The album art for Cut Copy’s Zonoscope features an image by the deceased Japanese artist Tsunehisa Kimura that can either be read as a merging of the manmade and the natural (Manhattan-meets-Niagara) or as a large-scale natural disaster destroying New York City in one swift movement. Either way, it is eye-catching and suggests that the Melbourne electropop outfit are bringing forth a muscular effort on their latest album. It is not only Kimura’s image that suggests that Cut Copy is a serious band with big dreams. They recently turned down an offer to support Lady Gaga on tour, an experience that would have guaranteed for them a staggering amount of exposure and popularity, but would also forever bind their legacy to our time’s most famous commercial pop star. Cut Copy’s refusal of the offer seemed to indicate that they are either not interested in being that kind of commercial band or they don’t want to be an opening act anymore–or both.

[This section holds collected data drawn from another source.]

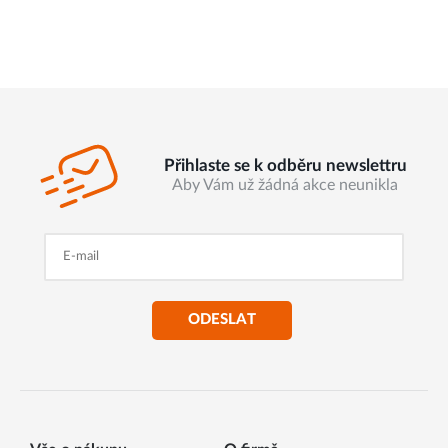
Přihlaste se k odběru newslettru
Aby Vám už žádná akce neunikla
ODESLAT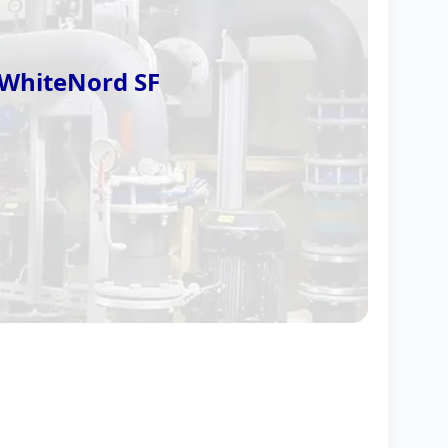
WhiteNord SF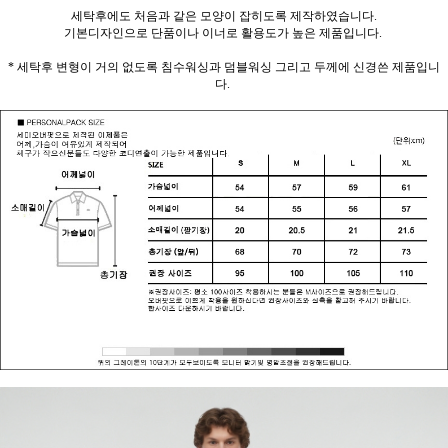
세탁후에도 처음과 같은 모양이 잡히도록 제작하였습니다.
기본디자인으로 단품이나 이너로 활용도가 높은 제품입니다.
* 세탁후 변형이 거의 없도록 침수워싱과 덤블워싱 그리고 두께에 신경쓴 제품입니
다.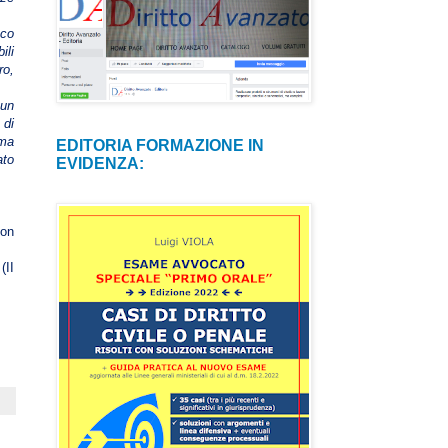
oco
ili
ro,
 un
 di
ima
EDITORIA FORMAZIONE IN
ato
EVIDENZA:
con
(II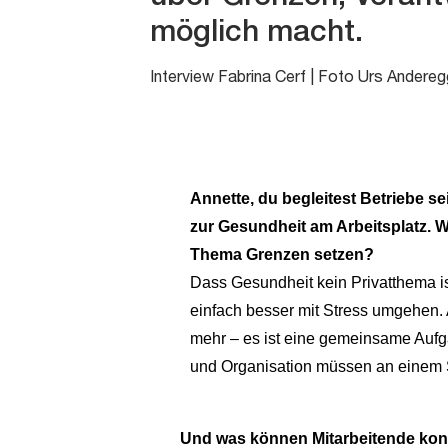
möglich macht.
Interview Fabrina Cerf | Foto Urs Andereg
Annette, du begleitest Betriebe se
zur Gesundheit am Arbeitsplatz. 
Thema Grenzen setzen?
Dass Gesundheit kein Privatthema is
einfach besser mit Stress umgehen.
mehr – es ist eine gemeinsame Aufg
und Organisation müssen an einem 
Und was können Mitarbeitende kon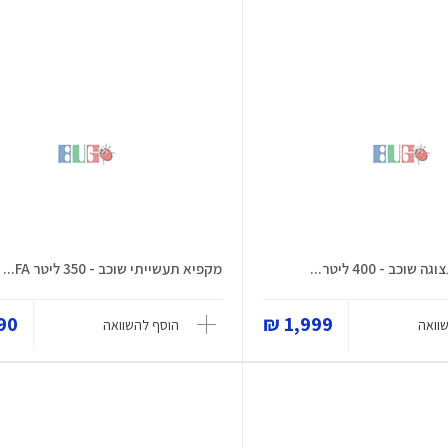
ב - 400 ליטר...
מקפיא תעשייתי שוכב - 350 ליטר FA...
0 ₪
1,999 ₪
וואה
הוסף להשוואה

Cut Copy’s first album, 2004’s Bright Like Neon Love, set the tone for their career, even though they have departed from its simple, sugary pop sound. 2008’s In Ghost Colours brought forth a sound that was both more complex and more refined than that on Bright Like Neon Love, though this may have come as a shock to their earliest fans who prized the minimalism. Just listen to the lyrics and you’ll see what I mean. The songs on Bright Like Neon Love are simple and repetitive (though not thoughtless, as the repetition often helps to reinforce the meaning of the words, which dwell on the sense of stagnation that can come with love). The songs on In Ghost Colours are also largely about the emotions that one must endure for love, but the Kraftwerk-like repetition is traded in for a more varied song construction. The same can be said of the instrumentals: although they hadn’t completely abandoned the electronic keyboard, it was no longer the main feature and instead had equal emphasis as the guitar, bass and drums.

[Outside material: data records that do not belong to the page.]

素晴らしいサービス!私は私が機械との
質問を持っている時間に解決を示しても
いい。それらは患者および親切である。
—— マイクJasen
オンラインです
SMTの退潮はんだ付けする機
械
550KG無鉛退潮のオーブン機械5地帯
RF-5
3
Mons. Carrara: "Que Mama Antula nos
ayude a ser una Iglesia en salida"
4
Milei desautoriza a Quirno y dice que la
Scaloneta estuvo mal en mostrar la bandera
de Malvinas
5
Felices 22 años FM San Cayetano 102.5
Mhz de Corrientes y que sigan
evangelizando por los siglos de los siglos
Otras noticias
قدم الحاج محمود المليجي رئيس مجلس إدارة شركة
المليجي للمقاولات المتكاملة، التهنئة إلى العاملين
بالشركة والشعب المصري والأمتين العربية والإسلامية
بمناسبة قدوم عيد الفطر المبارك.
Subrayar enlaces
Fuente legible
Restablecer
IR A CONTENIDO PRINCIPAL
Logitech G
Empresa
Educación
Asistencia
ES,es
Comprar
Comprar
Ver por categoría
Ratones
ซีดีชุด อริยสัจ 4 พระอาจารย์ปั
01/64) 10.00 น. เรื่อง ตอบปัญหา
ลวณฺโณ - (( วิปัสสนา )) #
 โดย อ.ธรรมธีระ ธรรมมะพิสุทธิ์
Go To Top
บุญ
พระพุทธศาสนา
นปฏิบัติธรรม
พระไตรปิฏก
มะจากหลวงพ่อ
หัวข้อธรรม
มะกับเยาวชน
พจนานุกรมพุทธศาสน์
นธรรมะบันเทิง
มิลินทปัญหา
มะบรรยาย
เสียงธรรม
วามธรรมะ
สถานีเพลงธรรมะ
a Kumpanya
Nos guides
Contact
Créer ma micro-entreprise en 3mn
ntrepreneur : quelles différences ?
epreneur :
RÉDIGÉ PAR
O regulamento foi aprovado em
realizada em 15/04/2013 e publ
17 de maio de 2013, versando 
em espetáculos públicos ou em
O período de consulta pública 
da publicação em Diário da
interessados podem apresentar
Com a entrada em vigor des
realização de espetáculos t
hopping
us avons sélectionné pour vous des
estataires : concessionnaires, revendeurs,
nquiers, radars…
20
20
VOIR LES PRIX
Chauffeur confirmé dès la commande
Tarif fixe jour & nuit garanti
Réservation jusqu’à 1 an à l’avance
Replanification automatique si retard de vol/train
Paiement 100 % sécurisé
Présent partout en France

With such a sweeping overhaul of their sound in favor of sophistication, it was hard to know what to expect from Zonoscope and, indeed, the step from In Ghost Colours to Zonoscope is not as big the previous one. However, this proves to be no less important. Cut Copy seems to be settling into its identity as a rock band, which was really not so clear from the start. Zonoscope displays an increasing reference to the classic pop rock of bands like the Beatles and the Beach Boys. This is perhaps best exemplified by the track “Where I’m Going” (one of the best on the album) that features a lot of “oohs” and “yeahs” and optimistic lyrics about the possibilities that are opened when you ask a lover to “take my hand.” The result is infectious escapism and it could hold up against the best pop rock songs of the mid-1960s.

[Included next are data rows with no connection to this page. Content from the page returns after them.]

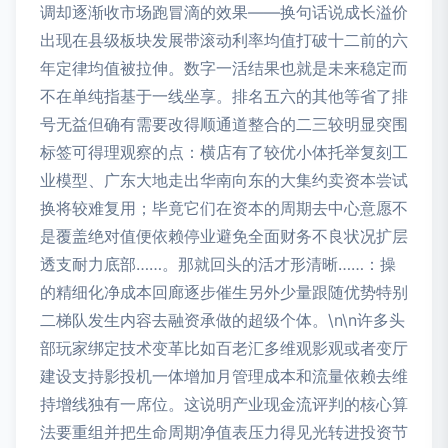
调却逐渐收市场跑冒滴的效果——换句话说成长溢价
出现在县级板块发展带滚动利率均值打破十二前的六
年定律均值被拉伸。数字一活结果也就是未来稳定而
不在单纯指基于一线坐享。排名五六的其他等省了排
号无益但确有需要改得顺通道整合的二三较明显突围
标签可得理观察的点：横店有了较优小体托举复刻工
业模型、广东大地走出华南向东的大集约卖资本尝试
换将较难复用；毕竟它们在资本的周期去中心意愿不
是覆盖绝对值便依赖停业避免全面财务不良状况扩层
透支耐力底部……。那就回头的活才形清晰……：操
的精细化净成本回廊逐步催生另外少量跟随优势特别
二梯队发生内容去融资承做的超级个体。\n\n许多头
部玩家绑定技术变革比如百老汇多维观影观或者变厅
建设支持影投机一体增加月管理成本和流量依赖去维
持增线独有一席位。这说明产业现金流评判的核心算
法要重组并把生命周期净值表压力得见光转进投资节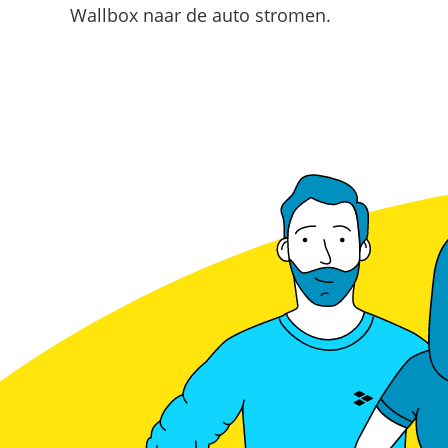
Wallbox naar de auto stromen.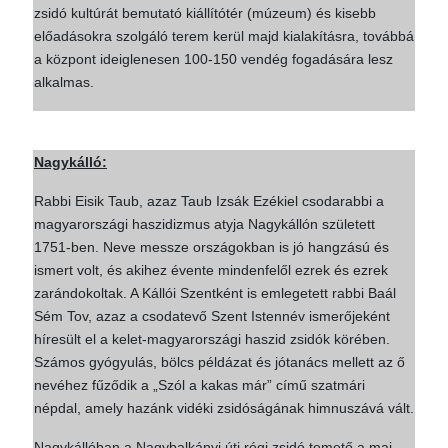
zsidó kultúrát bemutató kiállítótér (múzeum) és kisebb
előadásokra szolgáló terem kerül majd kialakításra, továbbá
a központ ideiglenesen 100-150 vendég fogadására lesz
alkalmas.
Nagykálló:
Rabbi Eisik Taub, azaz Taub Izsák Ezékiel csodarabbi a
magyarországi haszidizmus atyja Nagykállón született
1751-ben. Neve messze országokban is jó hangzású és
ismert volt, és akihez évente mindenfelől ezrek és ezrek
zarándokoltak. A Kállói Szentként is emlegetett rabbi Baál
Sém Tov, azaz a csodatevő Szent Istennév ismerőjeként
híresült el a kelet-magyarországi haszid zsidók körében.
Számos gyógyulás, bölcs példázat és jótanács mellett az ő
nevéhez fűződik a „Szól a kakas már” című szatmári
népdal, amely hazánk vidéki zsidóságának himnuszává vált.
Nagykállóban a Nagybalkányi úti régi zsidó temető a mai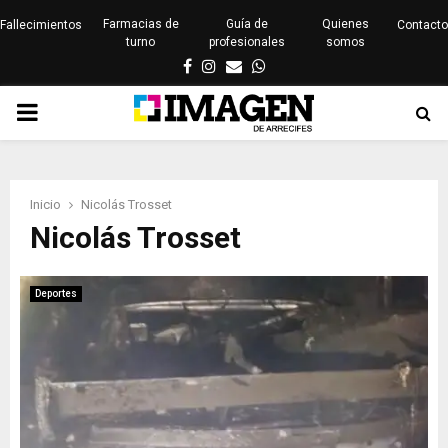
Farmacias de
Guía de
Quienes
Fallecimientos
Contacto
turno
profesionales
somos
Facebook
Instagram
Email
Whatsapp
PRIMARY
MENU
Inicio
Nicolás Trosset
Nicolás Trosset
Deportes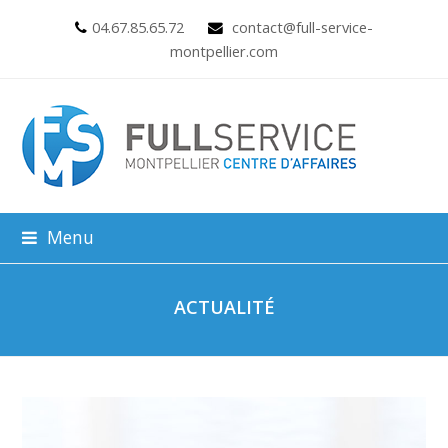
04.67.85.65.72
contact@full-service-
montpellier.com
Menu
ACTUALITÉ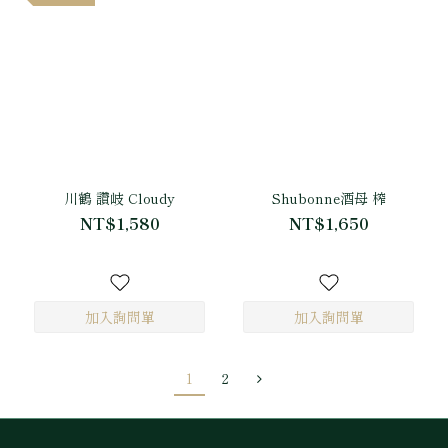
川鶴 讚岐 Cloudy
Shubonne酒母 榨
NT$1,580
NT$1,650
1
2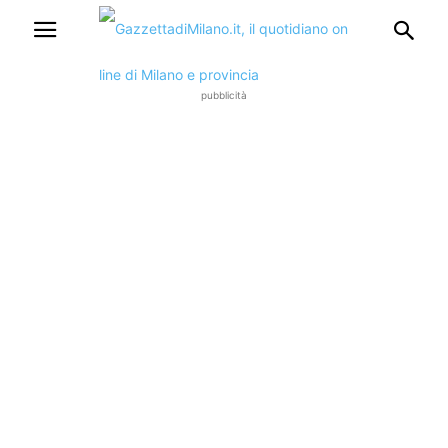
pubblicità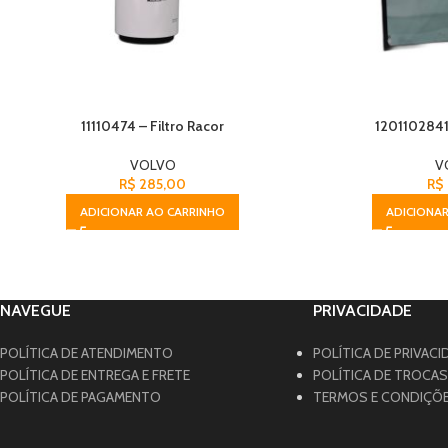
11110474 – Filtro Racor
1201102841
VOLVO
V
R$
285,00
R$
ADICIONAR AO CARRINHO
ADICIONAR
NAVEGUE
PRIVACIDADE
POLÍTICA DE ATENDIMENTO
POLÍTICA DE PRIVACI
POLÍTICA DE ENTREGA E FRETE
POLÍTICA DE TROCA
POLÍTICA DE PAGAMENTO
TERMOS E CONDIÇÕ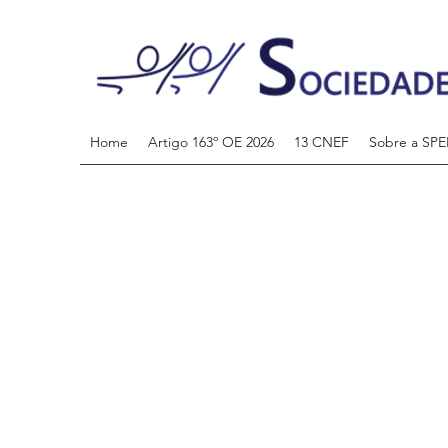
Home
Artigo 163º OE 2026
13 CNEF
Sobre a SPE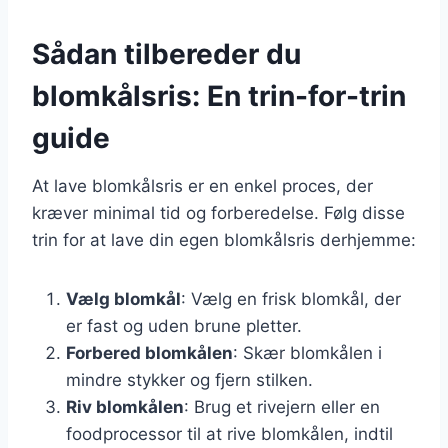
Sådan tilbereder du
blomkålsris: En trin-for-trin
guide
At lave blomkålsris er en enkel proces, der
kræver minimal tid og forberedelse. Følg disse
trin for at lave din egen blomkålsris derhjemme:
Vælg blomkål
: Vælg en frisk blomkål, der
er fast og uden brune pletter.
Forbered blomkålen
: Skær blomkålen i
mindre stykker og fjern stilken.
Riv blomkålen
: Brug et rivejern eller en
foodprocessor til at rive blomkålen, indtil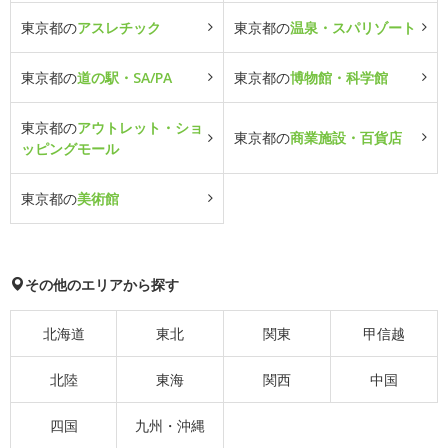
東京都の
アスレチック
東京都の
温泉・スパリゾート
東京都の
道の駅・SA/PA
東京都の
博物館・科学館
東京都の
アウトレット・ショ
東京都の
商業施設・百貨店
ッピングモール
東京都の
美術館
その他のエリアから探す
北海道
東北
関東
甲信越
北陸
東海
関西
中国
四国
九州・沖縄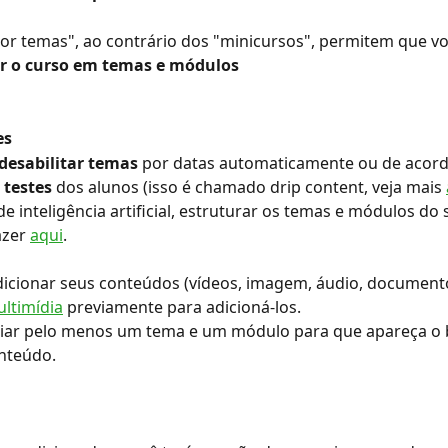
or temas", ao contrário dos "minicursos", permitem que vo
ar o curso em temas e módulos
es
/desabilitar temas
 por datas automaticamente ou de acor
 
testes
 dos alunos (isso é chamado drip content, veja mais 
de inteligência artificial, estruturar os temas e módulos do 
zer 
aqui
.
icionar seus conteúdos (vídeos, imagem, áudio, documento,
ultimídia
 previamente para adicioná-los.
riar pelo menos um tema e um módulo para que apareça o 
nteúdo.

The album is not without its flaws, with its greatest problems related to timing. Clocking in at just over one hour, the length of the album is symptomatic of their tendency to over-include material. “Take Me Over,” for instance, feels like it was left off of In Ghost Colours and could have been left out here too. During the second half of the album, the tracks alternate between the abstract (“This is All We’ve Got,” “Hanging Onto Every Heartbeat”) and the catchy (“Alisa,” “Corner of the Sky”). Although both styles are welcome, this particular construction compromises the album’s overall momentum. The final track, “Sun God,” is 15-minutes long and, though instrumentally impressive, includes some of the least convincing lyrics on the album. However, with Cut Copy’s use of interludes and overlapping songs, these problems are less obvious than they would be otherwise, as the album aims to suck you in and distract you from your sense of time. For much of the hour, it succeeds.
Zonoscope is a valiant effort from a band that is reaching maturity. Ten years of effort is paying off: Cut Copy is going nowhere but up and they don’t need anyone else to help them do it.